INSTRUCTIONS FOR THE TASK
Locate every line below that contains the word "name" and copy each one. Matches must agree in case.

Data records:
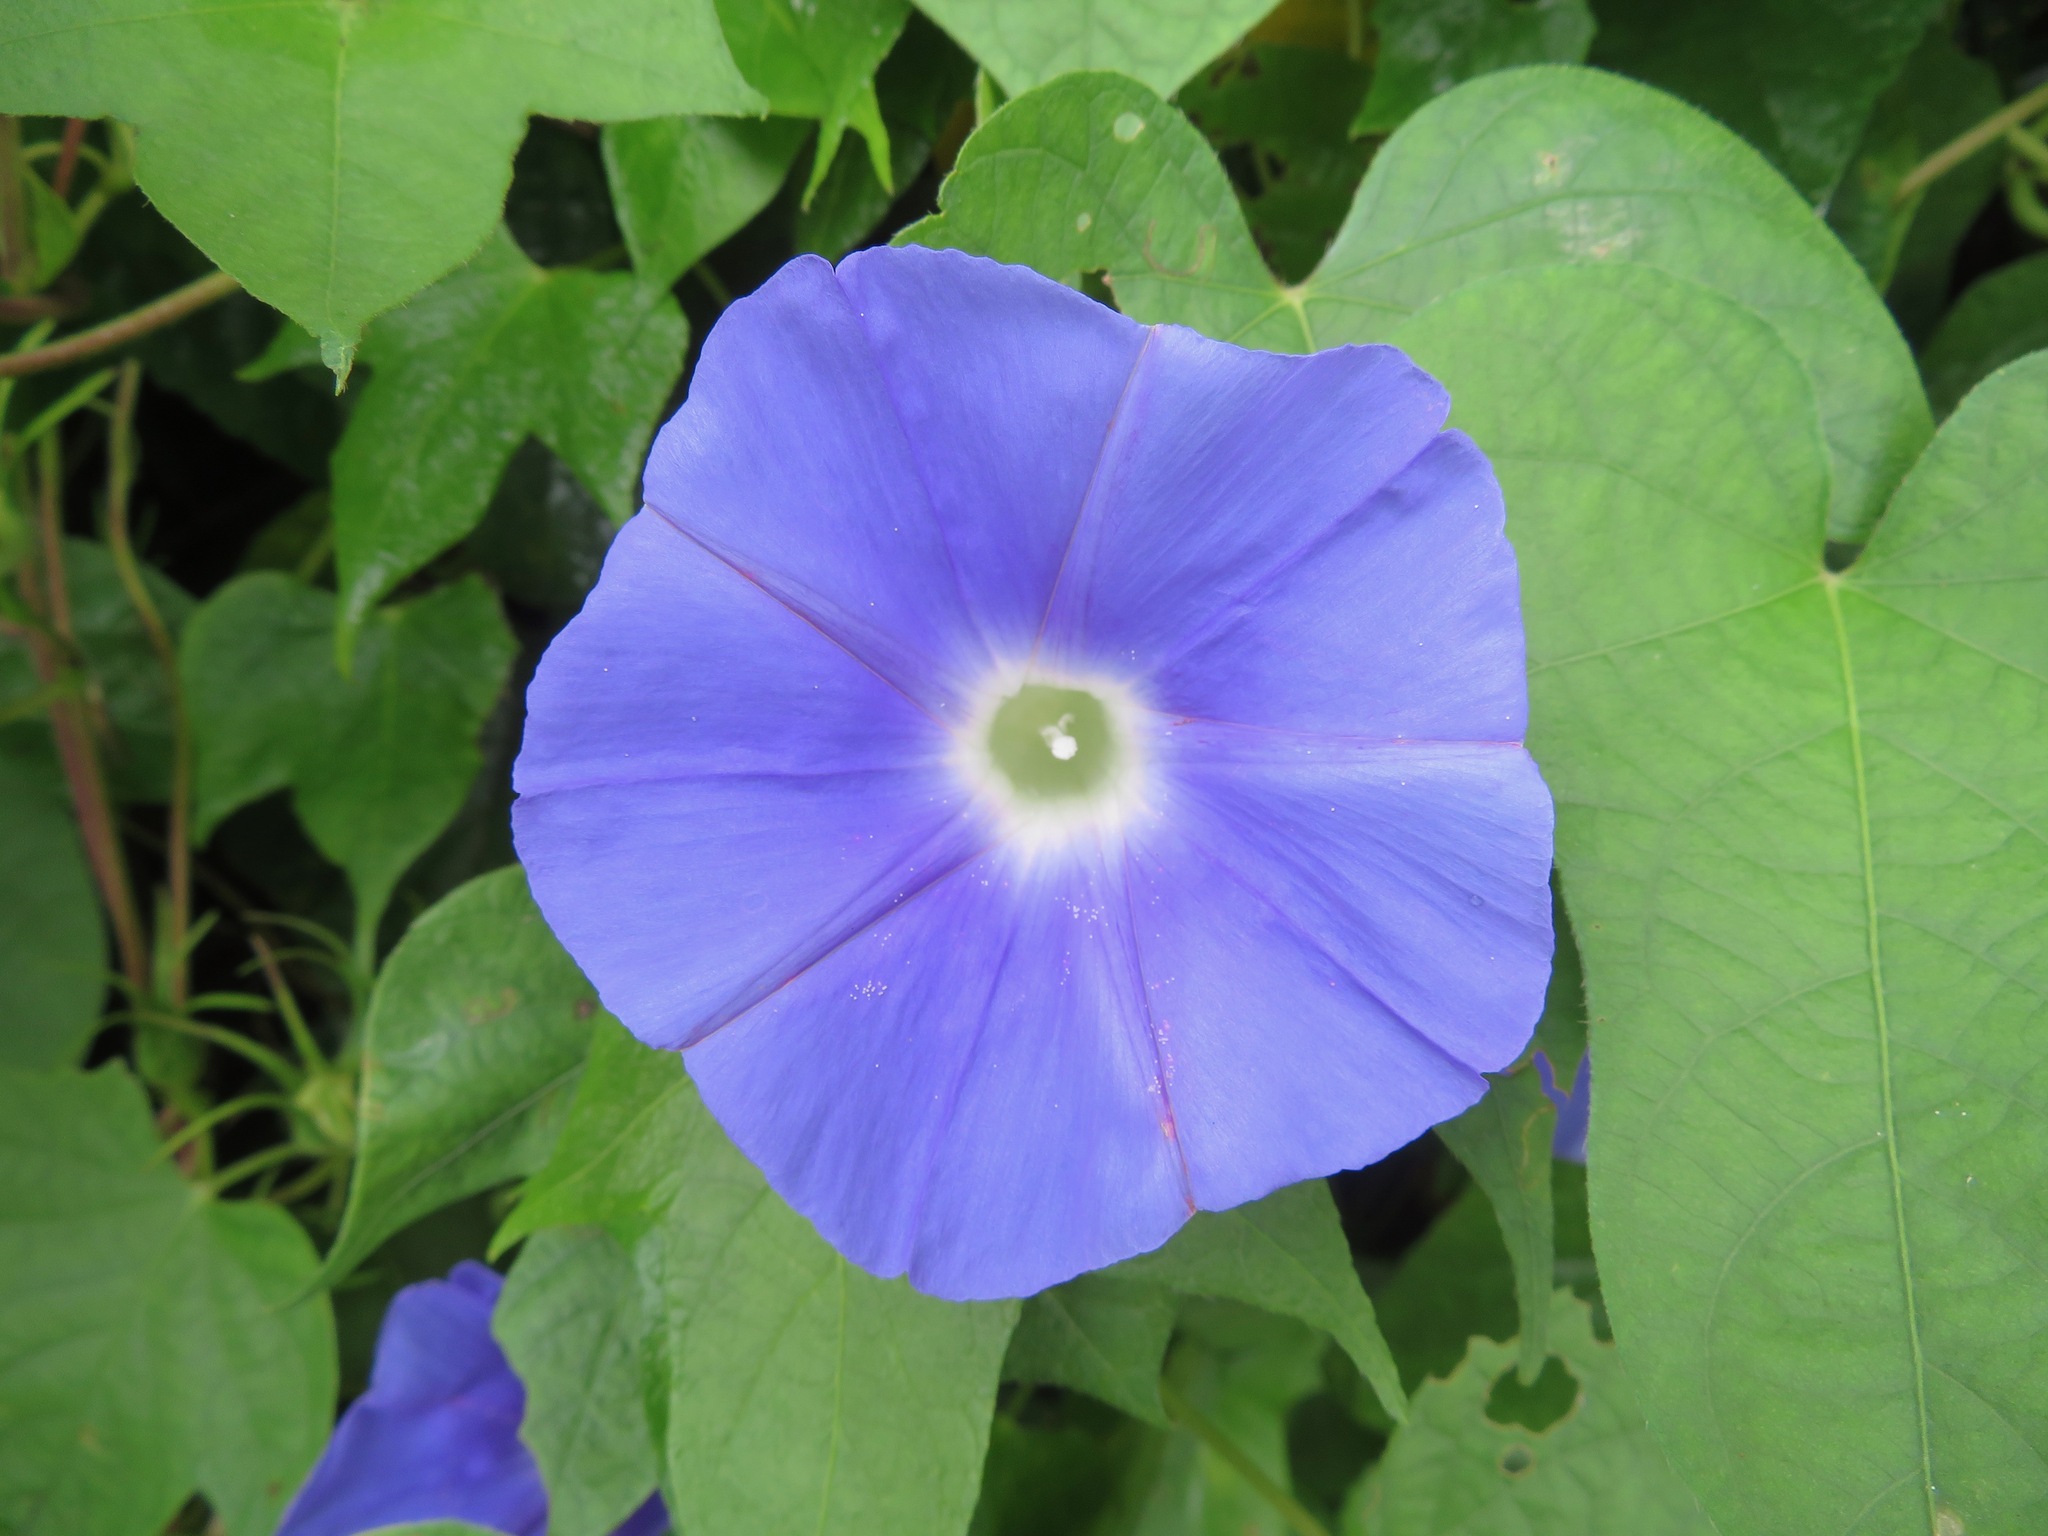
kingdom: Plantae
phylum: Tracheophyta
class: Magnoliopsida
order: Solanales
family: Convolvulaceae
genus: Ipomoea
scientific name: Ipomoea nil
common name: Japanese morning-glory
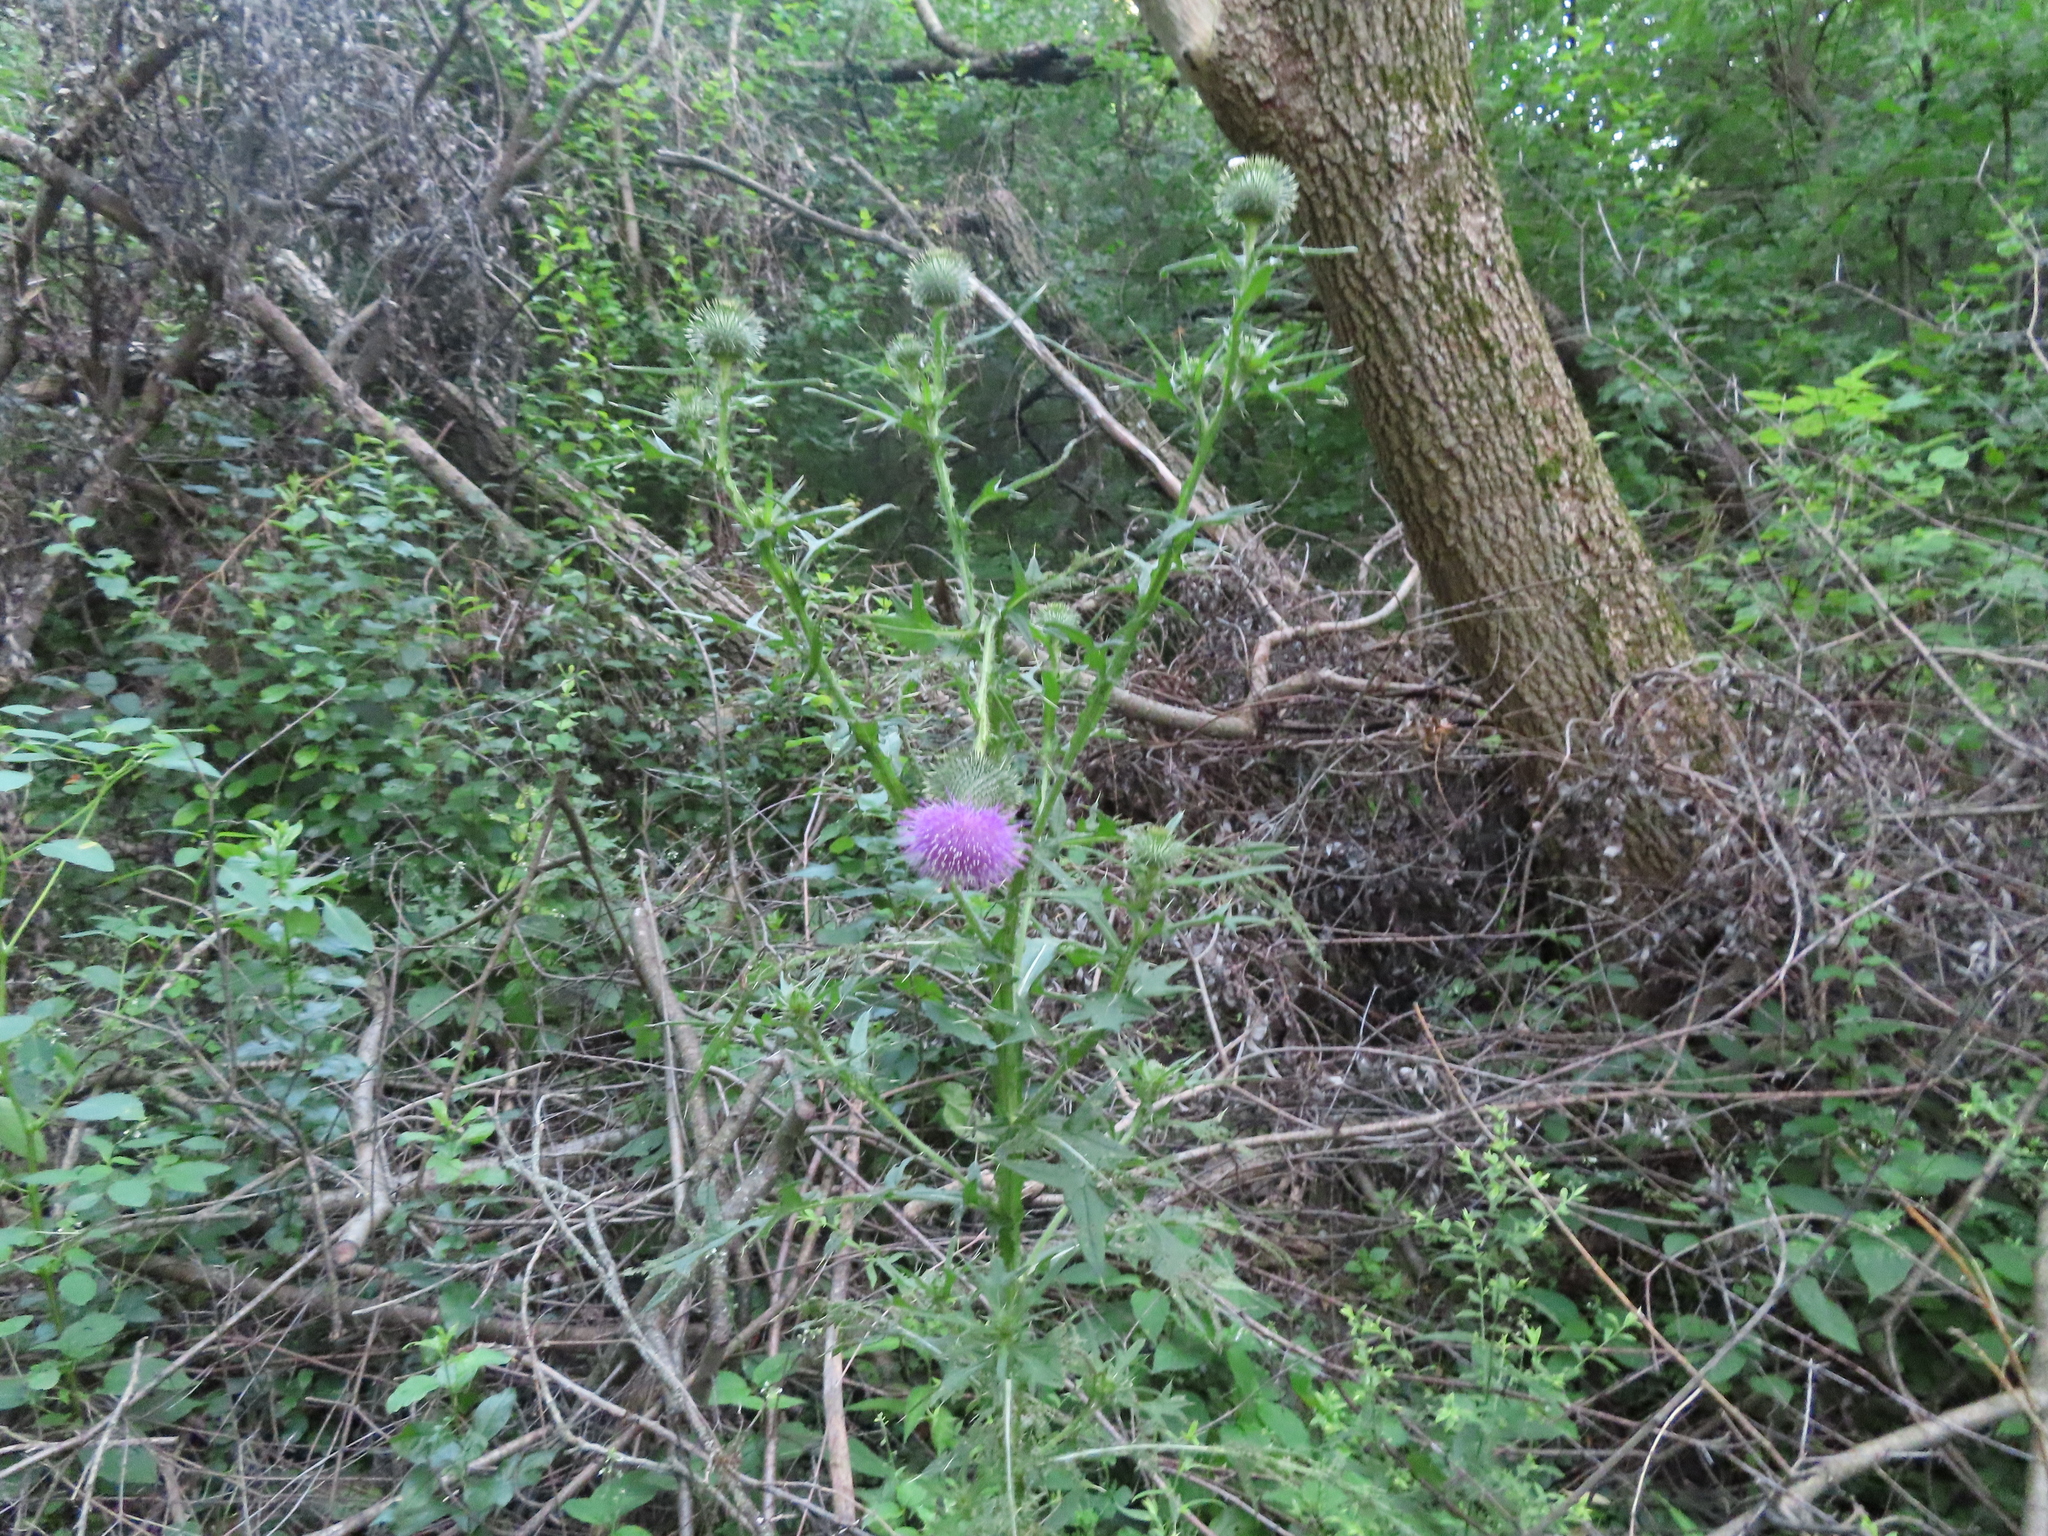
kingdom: Plantae
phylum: Tracheophyta
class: Magnoliopsida
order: Asterales
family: Asteraceae
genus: Cirsium
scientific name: Cirsium vulgare
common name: Bull thistle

THE ANSWER
scientific name: Ipomoea nil
common name: Japanese morning-glory
scientific name: Cirsium vulgare
common name: Bull thistle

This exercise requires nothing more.